Thanks AES. Yep, I definitely wouldn’t recommend it. It appears as though the body is identical to just about every other cheap scroll saw on the market. I wonder if they all suffer from similar problems. My sister in law has showed an interest in scrolling, so as soon as I get an upgrade I reckon it’s hers! As you said it’s not a great saw, but it does cut wood. 
Off to research that Excaliber 21 now!
Cheers, Rick


----------



## AES (12 Oct 2020)

@RickSmith 2020. Yep, the Einhell, along with VERY MANY (if not all?) scroll saws down at the cheapo end of the market all seem to come from the same one or two Chinese factories - differences being only in the number of "goodies" included/excluded (flexy light, etc); colour; and badges. I don't suppose that all of them suffer from warped arms, but certainly, all are made "down to" a price, regarding materials and machining, deburring, assembly, etc.
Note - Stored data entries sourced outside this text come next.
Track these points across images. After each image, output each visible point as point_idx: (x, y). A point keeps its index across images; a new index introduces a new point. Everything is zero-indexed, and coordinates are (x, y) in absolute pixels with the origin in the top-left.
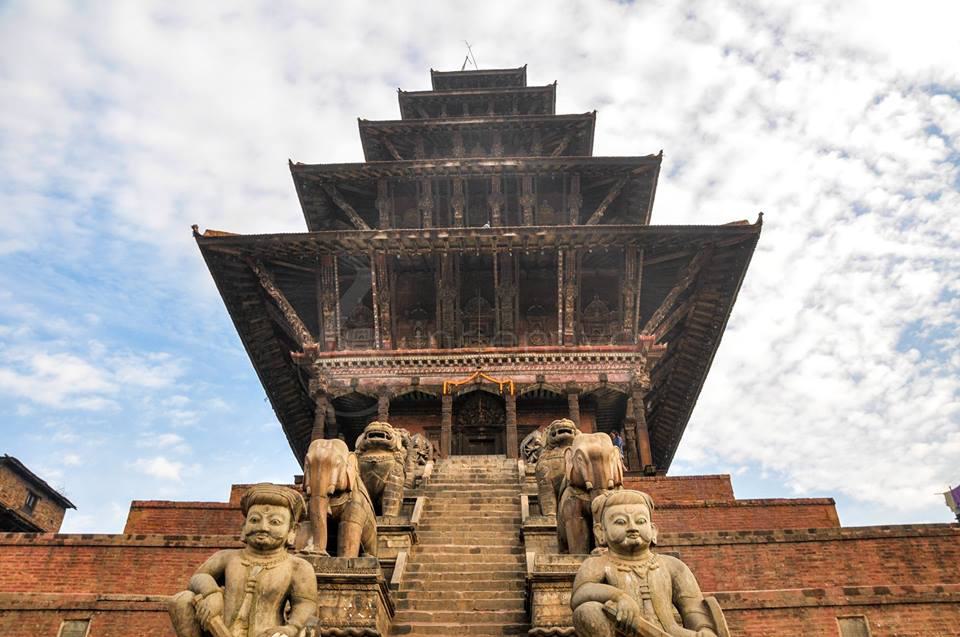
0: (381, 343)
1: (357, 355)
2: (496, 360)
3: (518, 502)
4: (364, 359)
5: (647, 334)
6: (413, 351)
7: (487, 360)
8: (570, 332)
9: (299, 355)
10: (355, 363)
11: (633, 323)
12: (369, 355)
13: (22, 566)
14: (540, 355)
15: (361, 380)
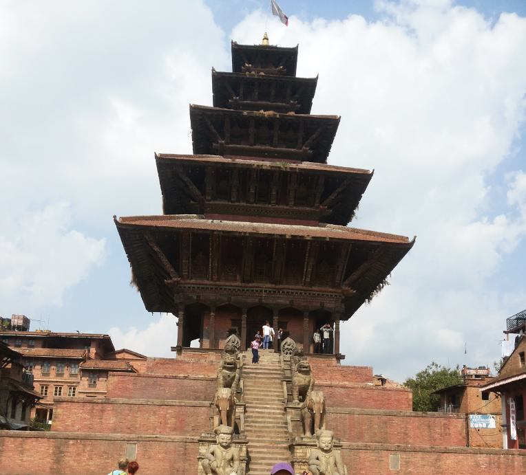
0: (212, 278)
1: (200, 284)
2: (270, 292)
3: (282, 384)
4: (203, 286)
5: (346, 285)
6: (227, 284)
7: (265, 291)
8: (308, 280)
9: (169, 281)
10: (198, 288)
11: (341, 278)
12: (206, 285)
13: (81, 411)
14: (293, 291)
15: (202, 298)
As Aldi and Lidl both have similar machines for sale from time to time, and as both have a no-quibble 3 year guarantee, I'd suggest anyone looking at that end of the market for a new machine look no further - assuming they can wait for them to come back into stock at their local Aldi or Lidl branch.

Re the Excalibur, mine is the 21 inch model and I'm absolutely delighted with it. Not one moment of trouble; the angle-tilting head (rather than the angle-tilting table on most other machines) is brilliant - more useful than you'd probably think; it'll take all pinned and pinless blades (not to mention bits of broken band saw and hacksaw blades!); and spares are very reasonably priced.

BUT I don't think they're sold in UK now (I bought mine in Germany anyway). When I bought mine 5+ years ago now, the UK dealer/distributor for the "real" Excalibur (like mine) was Axminster Tools.

BUT about 3 years ago, Axi brought out what looks in their pictures exactly like my Excalibur, but with their own label and model number on it.

When I first heard that I was a bit peeved because that Axi version was quite a bit cheaper that what I paid in Germany. 

HOWEVER, since then there have been posts from several different members on here who bought the Axi version but subsequently had a lot of mechanical and vibration problems I seem to remember that at least 2 separate members here had to have their machines replaced by Axi under Warranty.

So it _looks like_ Axi have got the manufacturer (who is in Taiwan BTW, same as mine) to somehow or other "cheapen" the original Excalibur like mine.

I don't know that for a fact, but if you go back through the history in this Scroll Saw section of the Forum for about the last 2+ years you'll see quite a few rather worrying posts from several members.

There are also a series of posts by me about 5 years ago now explaining why I bought my Excalibur (I actually tested it for a couple of hours alongside a Hegner Multi Speed). I can find those and give the link/s, but before that i suggest you search here for the lowdown on the "new" Axi version of the Excalibur (their new model numbers are - "Trade Scroll Saws AT 406SS, AT 535SS, and AT 762SS). 

HTH


----------



## RickSmith2020 (12 Oct 2020)

AES said:


> @RickSmith 2020. Yep, the Einhell, along with VERY MANY (if not all?) scroll saws down at the cheapo end of the market all seem to come from the same one or two Chinese factories - differences being only in the number of "goodies" included/excluded (flexy light, etc); colour; and badges. I don't suppose that all of them suffer from warped arms, but certainly, all are made "down to" a price, regarding materials and machining, deburring, assembly, etc.
> 
> As Aldi and Lidl both have similar machines for sale from time to time, and as both have a no-quibble 3 year guarantee, I'd suggest anyone looking at that end of the market for a new machine look no further - assuming they can wait for them to come back into stock at their local Aldi or Lidl branch.
> 
> ...


Thank you for the in depth reply and the heads up on the Excalibur!
My dad loaned me his old scroll saw to try out today, a Naerok SS16. I said “wow that must’ve been an expensive one!” Nope. He said it was bottom of the line when he bought it in the early 90s. I guess cheapo was a lot better quality then than it is now. It’s very heavy, well built with cast iron bed and the blade has no side to side movement, and no discernable front to back movement. A really nice machine compared to my Einhell. 
I must admit when I researched the Excalibur, I realised it’s out of my price range, for now anyway. I’m not doing terribly intricate work, but the Einhell I think will never be able to do what I need it to. I’ll definitely have a look at them Axminster trade ones. We have an Axminster dealer here in Ireland, about 2 hours away from me. Could take a trip up there and make a day of it. 
Thanks again for all your help. Muchly appreciated! Rick


----------